## Set exercise
Repeat every line of the listing below word for word, leaving out the pictures.

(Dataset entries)
--------------------------------------------------
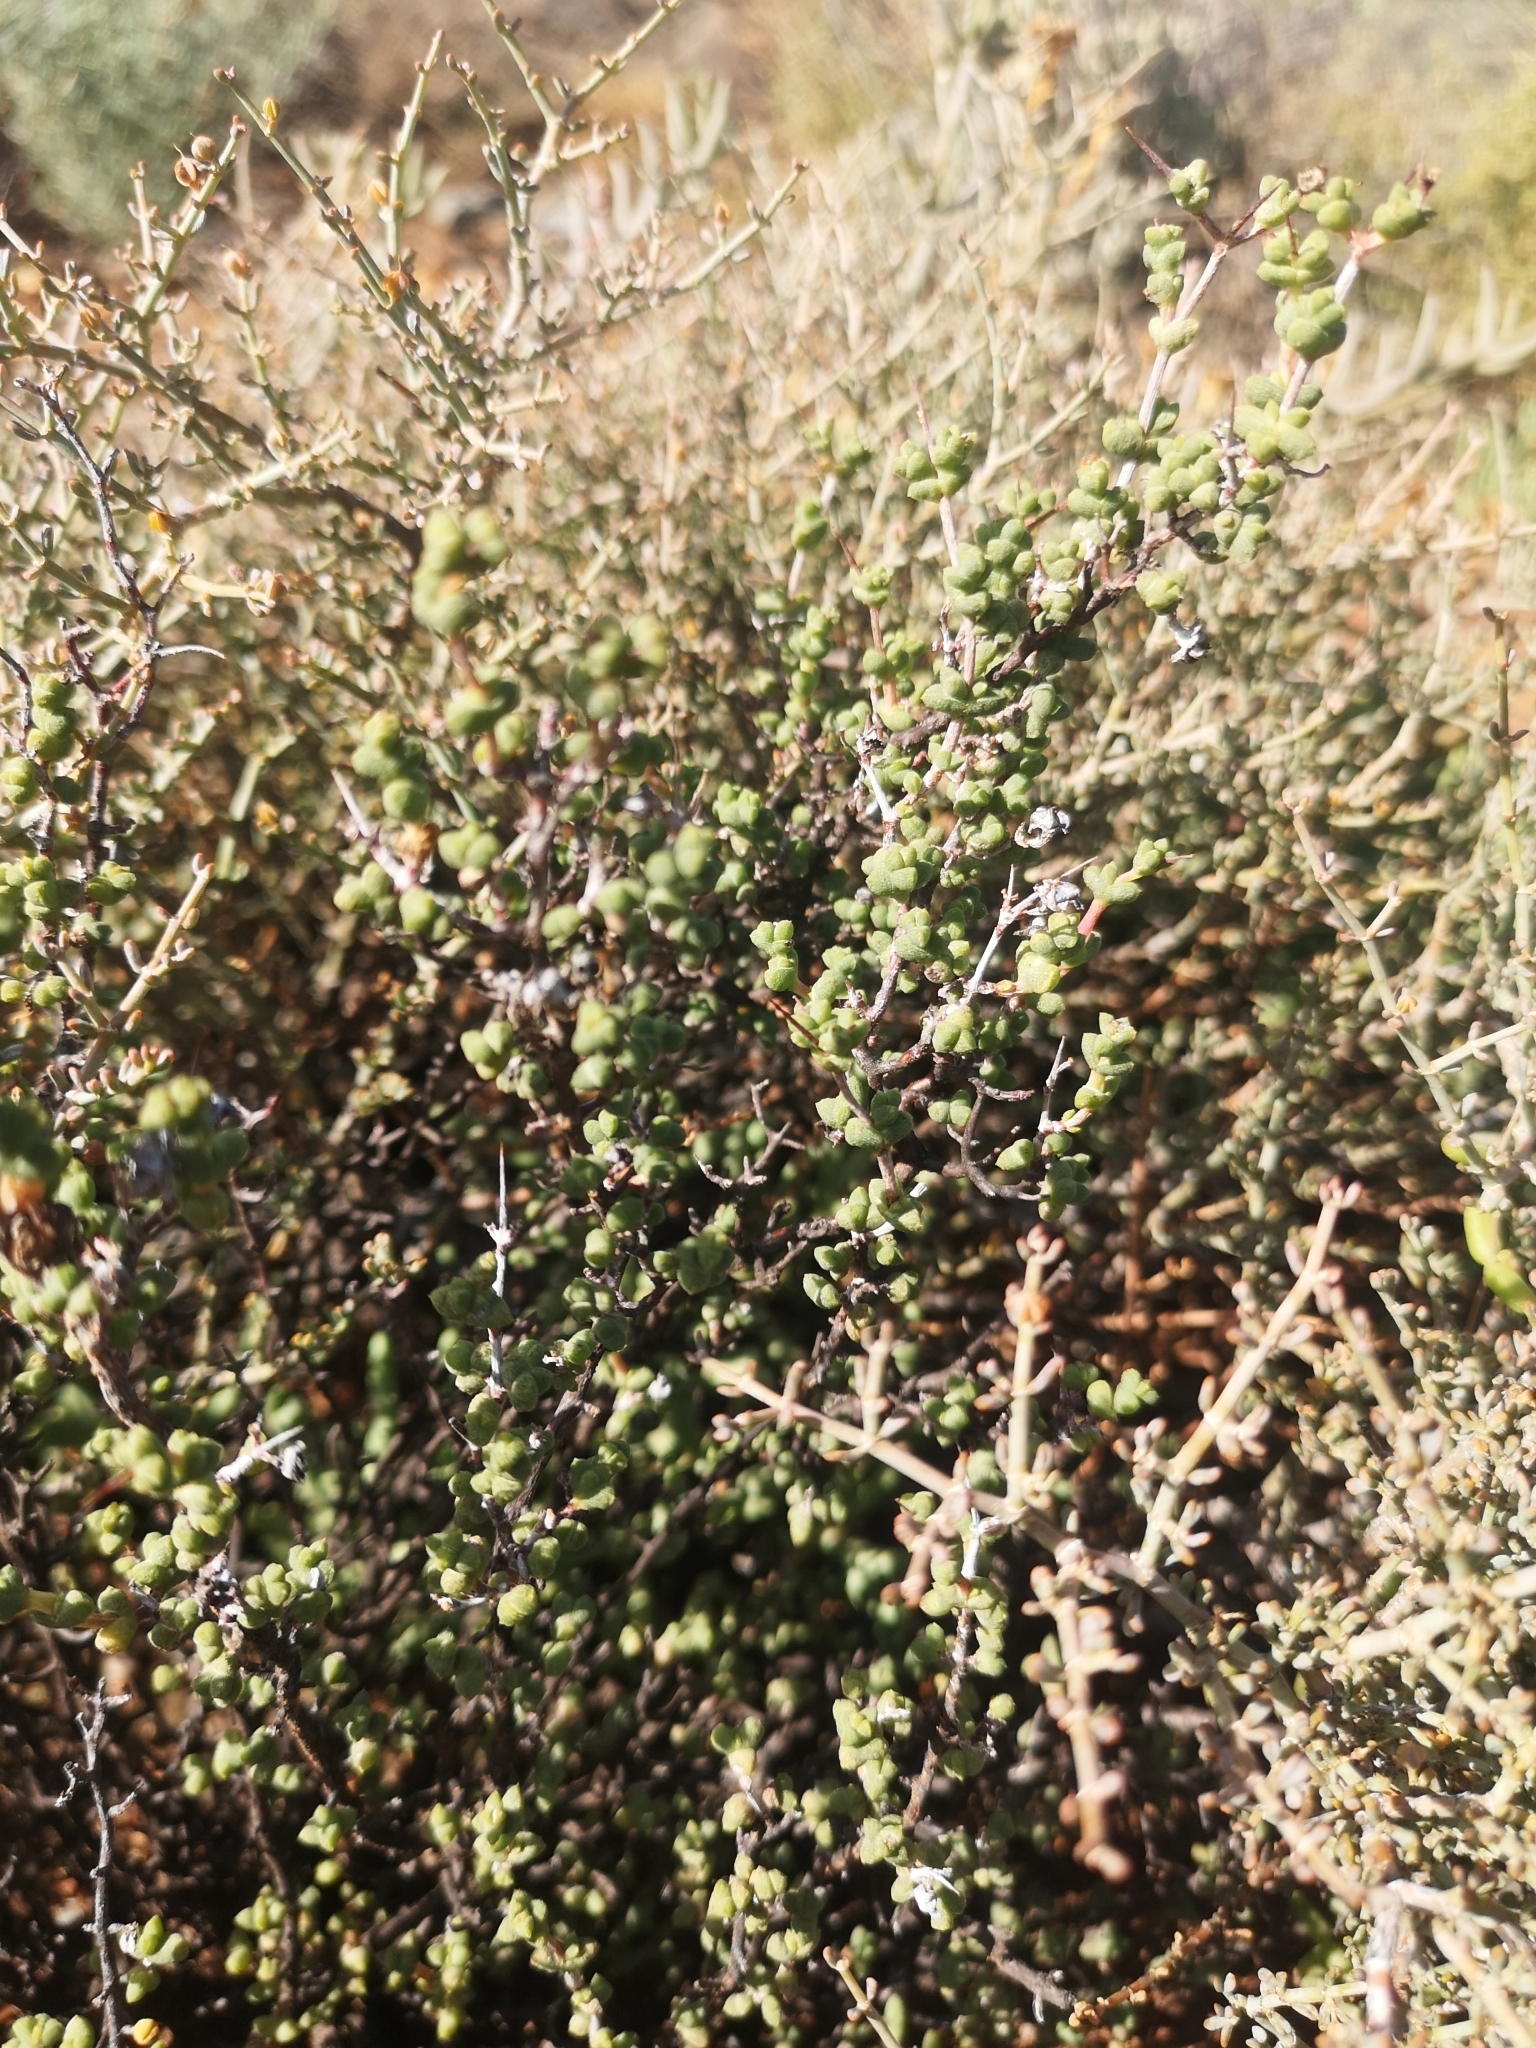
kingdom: Plantae
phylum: Tracheophyta
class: Magnoliopsida
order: Caryophyllales
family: Aizoaceae
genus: Ruschia
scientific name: Ruschia cradockensis
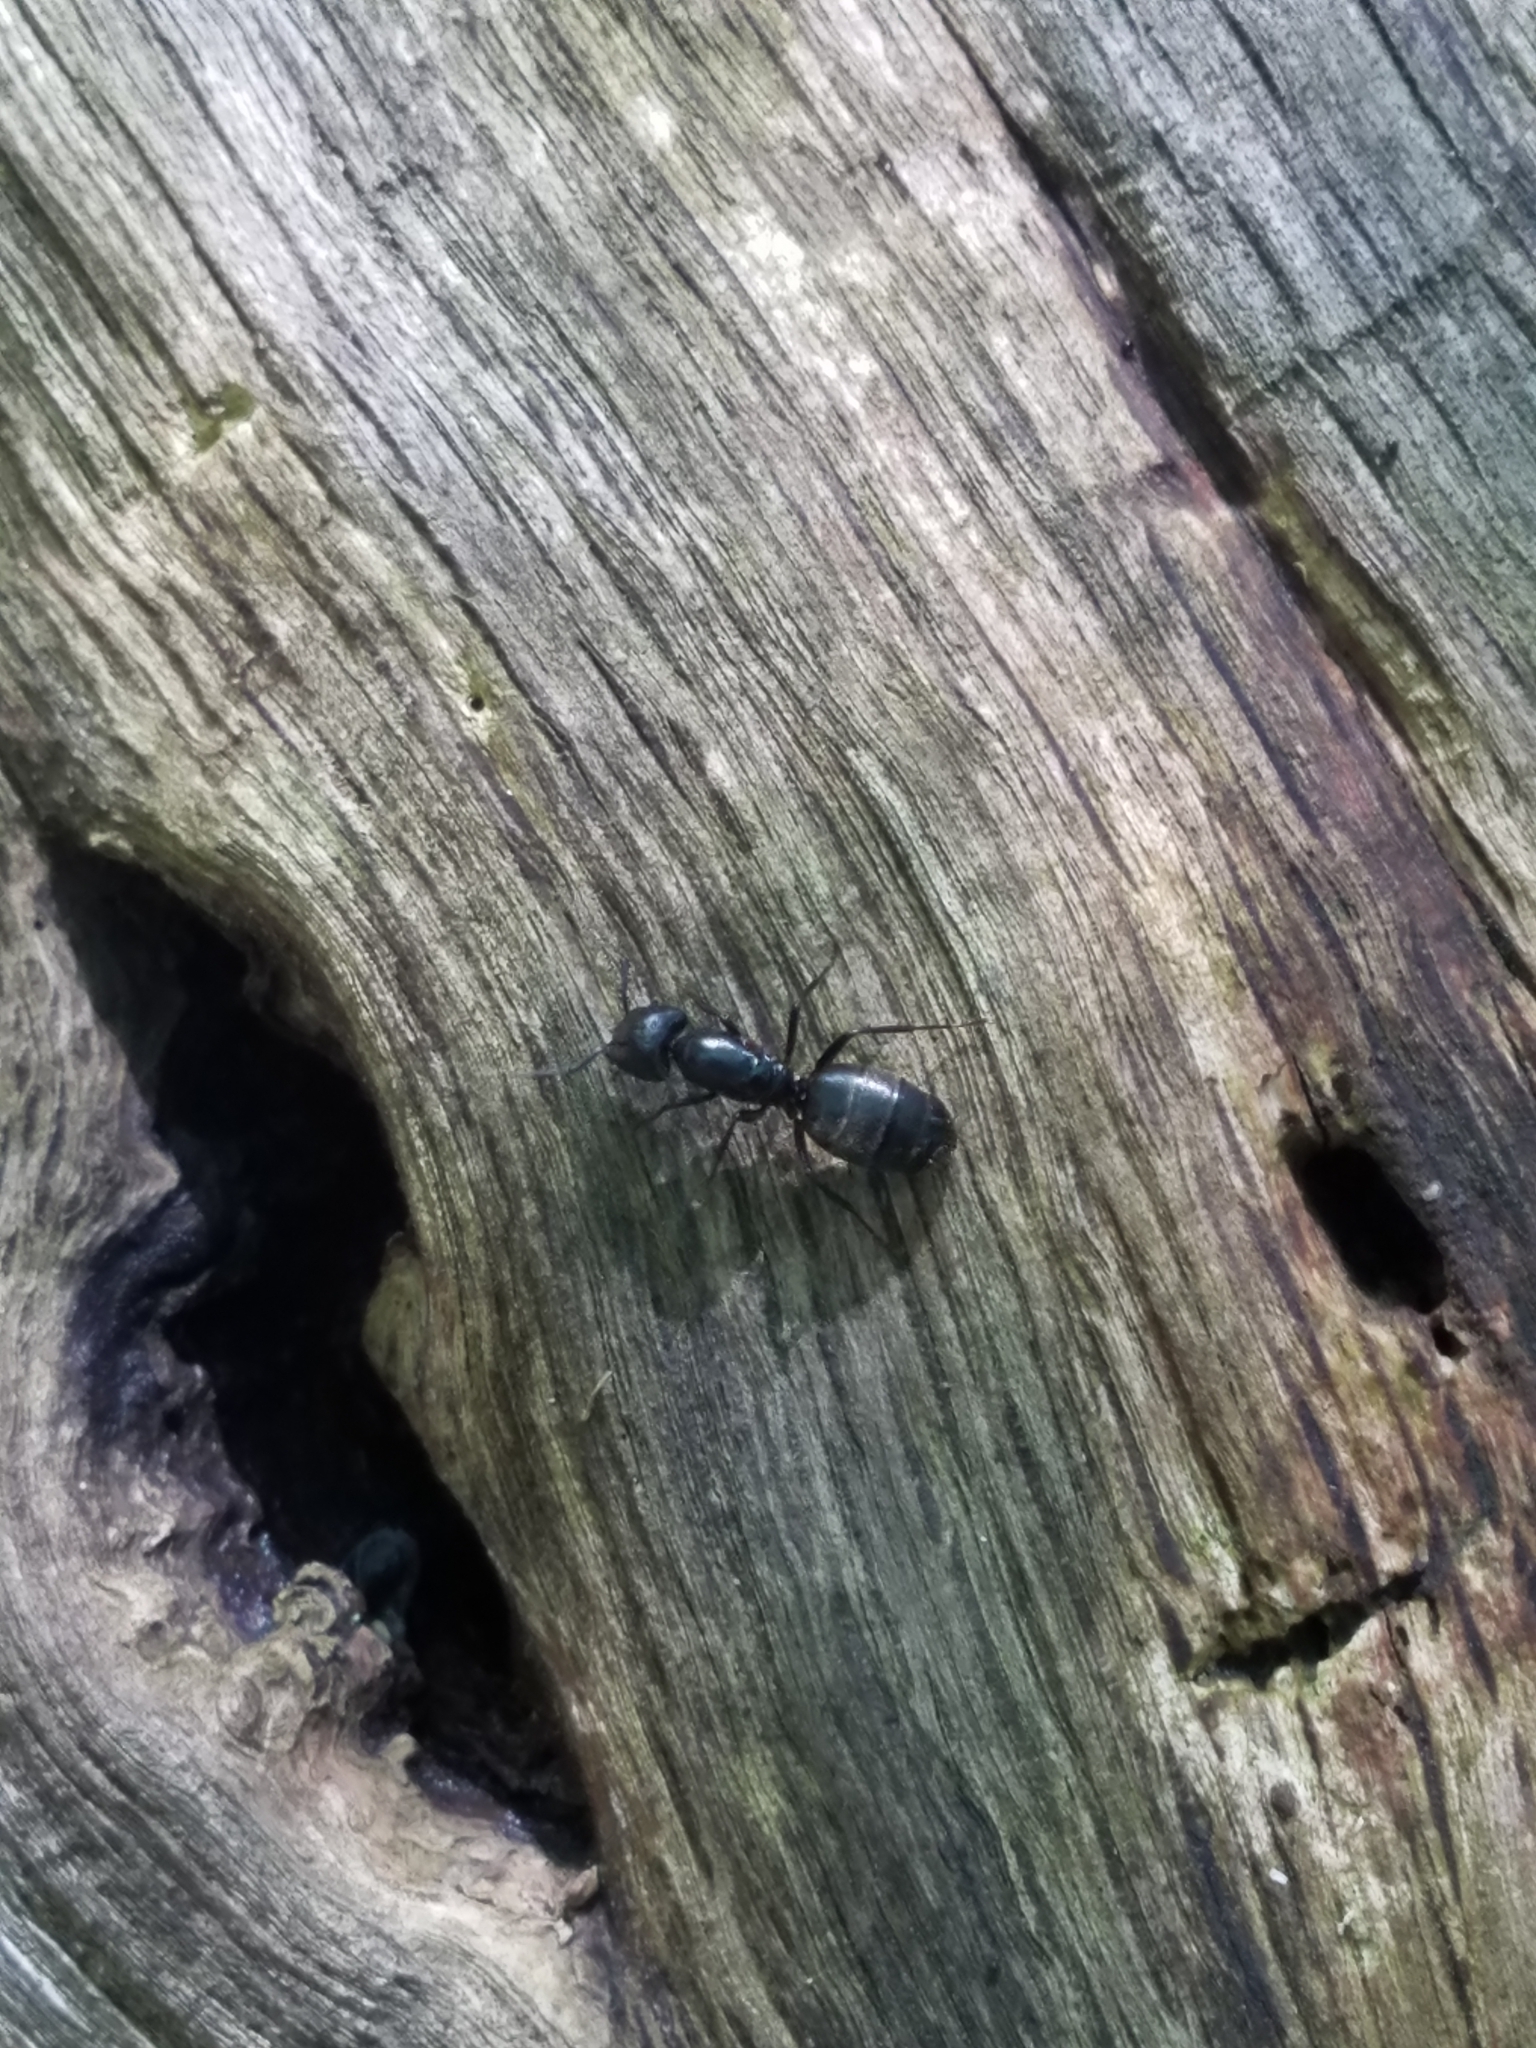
--------------------------------------------------
## Result
kingdom: Plantae
phylum: Tracheophyta
class: Magnoliopsida
order: Caryophyllales
family: Aizoaceae
genus: Ruschia
scientific name: Ruschia cradockensis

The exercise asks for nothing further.